Try it:
Recast the listing as a Markdown table with the columns Row and Text, covering only the line with "Wie oft werden die Preise aktualisiert?" up to and including the line with "ordenados por rentabilidad a 3 años.". Number each line in Row, put the line itself in Text, and leave out blank lines.
··· Records supplied
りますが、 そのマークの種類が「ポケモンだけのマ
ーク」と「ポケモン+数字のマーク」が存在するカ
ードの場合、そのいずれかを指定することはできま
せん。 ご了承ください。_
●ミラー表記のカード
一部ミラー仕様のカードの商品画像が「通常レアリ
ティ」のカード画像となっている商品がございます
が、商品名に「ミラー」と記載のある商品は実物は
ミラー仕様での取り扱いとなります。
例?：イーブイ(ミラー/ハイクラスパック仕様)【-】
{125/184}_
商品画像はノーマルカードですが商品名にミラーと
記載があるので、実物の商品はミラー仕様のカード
······
··· Records supplied
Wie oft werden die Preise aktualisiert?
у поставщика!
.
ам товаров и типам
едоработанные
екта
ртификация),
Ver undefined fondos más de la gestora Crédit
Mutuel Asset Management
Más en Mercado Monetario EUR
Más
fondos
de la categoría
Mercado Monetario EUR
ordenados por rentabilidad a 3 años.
······
··· Records supplied
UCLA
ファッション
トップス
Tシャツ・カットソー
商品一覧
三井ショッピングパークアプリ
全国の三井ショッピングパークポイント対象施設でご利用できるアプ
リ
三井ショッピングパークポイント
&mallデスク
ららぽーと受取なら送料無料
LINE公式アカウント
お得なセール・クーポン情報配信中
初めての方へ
······
Task result:
| Row | Text |
|---|---|
| 1 | Wie oft werden die Preise aktualisiert? |
| 2 | у поставщика! |
| 3 | . |
| 4 | ам товаров и типам |
| 5 | едоработанные |
| 6 | екта |
| 7 | ртификация), |
| 8 | Ver undefined fondos más de la gestora Crédit |
| 9 | Mutuel Asset Management |
| 10 | Más en Mercado Monetario EUR |
| 11 | Más |
| 12 | fondos |
| 13 | de la categoría |
| 14 | Mercado Monetario EUR |
| 15 | ordenados por rentabilidad a 3 años. |